Two years ago her father brutally killed her mother. Now the 10-year-old girl is asking the country's highest court to spare her dad's life in a case that has split the girl's family and divided public opinion across the country.
|
Jin Jin holds a family picture. |
"I have lost my mother and I cannot afford to lose my father. I don't want to become an orphan," the girl, know as Jin Jin, wrote in her letter to the Supreme People's Court (SPC) on March 9, the Beijing Morning Post reported yesterday.
The girl's father, 36-year-old Wang Junbao from Xuchang city of Central China's Henan province, was sentenced to death in Dec 2007 by Xuchang municipal intermediate people's court after he hammered his 31-year-old wife Feng Li to death on March 12, 2007.
In January this year, Henan provincial high people's court upheld the ruling and turned the case over to the SPC for a final review.
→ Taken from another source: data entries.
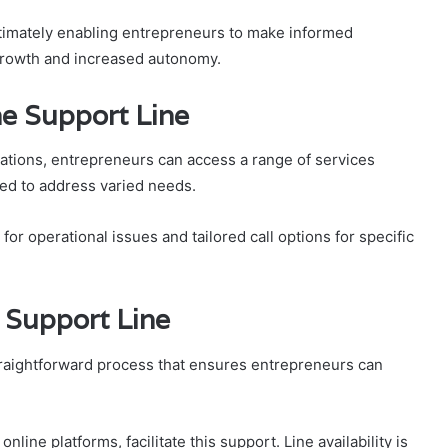
ultimately enabling entrepreneurs to make informed
 growth and increased autonomy.
he Support Line
ations, entrepreneurs can access a range of services
ed to address varied needs.
or operational issues and tailored call options for specific
 Support Line
raightforward process that ensures entrepreneurs can
ine platforms, facilitate this support. Line availability is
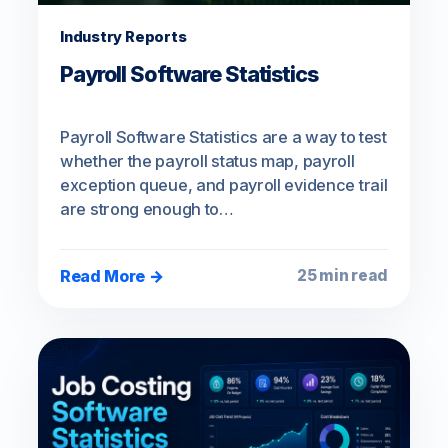
Industry Reports
Payroll Software Statistics
Payroll Software Statistics are a way to test
whether the payroll status map, payroll
exception queue, and payroll evidence trail
are strong enough to…
Read More →
25 min read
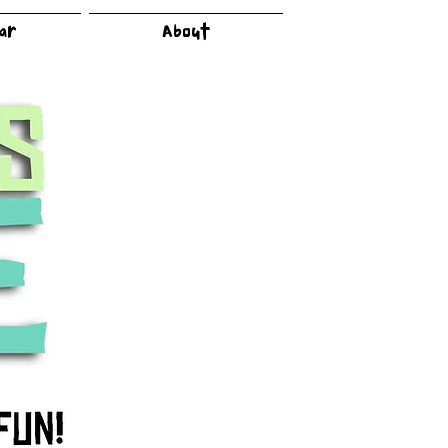
dar
About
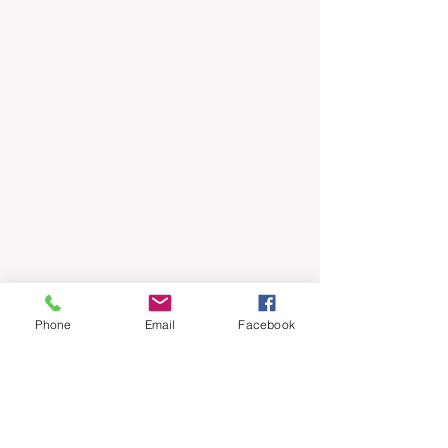
Phone
Email
Facebook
The girl's resolve to save her father moved Ding Qiaorong, head of the Xinxiang orphanage, who helped her find Beijing lawyer Shen Teng.
Shen assisted the girl in writing a letter to the SPC and suggested a death penalty with a two-year reprieve instead.
"From my meetings with him to letters left for his daughter, the murderer has repeatedly expressed his love for his dead wife and regrets his stupid impulse leading to the murder," Shen said.
"If the court can change the death penalty with immediate execution into a two-year reprieve, it will be good for Jin Jin's future," Shen said.
Nearly 64 percent of 23,781 people polled online in a survey by major information portal Sina.com yesterday were sympathetic to the girl and hoped the SPC would overturn the death sentence on the man.
Another 31 percent of those polled disagreed with a reprieve and said those who killed people should pay for the acts with their own lives.
"Wang committed an unpardonable crime. If he doesn't receive capital punishment, there will be even more harm done to society," said local lawyer Zhao Xiaolu.
"We can not sacrifice justice and equality for mercy," Zhao added.
A death sentence review can last for a few months or even longer, depending on the circumstances of each case.
The SPC will overturn a death sentence if it finds the original facts are not clear or if evidence on the case is insufficient.
All the reviews are usually highly confidential and the judges working on the cases are not identified.
Insiders from the SPC told China Daily the criminal tribunal had not begun handling the case yet. An official, who refused to be named, said the court would surely deal with it strictly according to law.
"We have to make clear whether the father had abused the mother for a long time and we also have to consider the opinions of the relatives of the deceased," he said.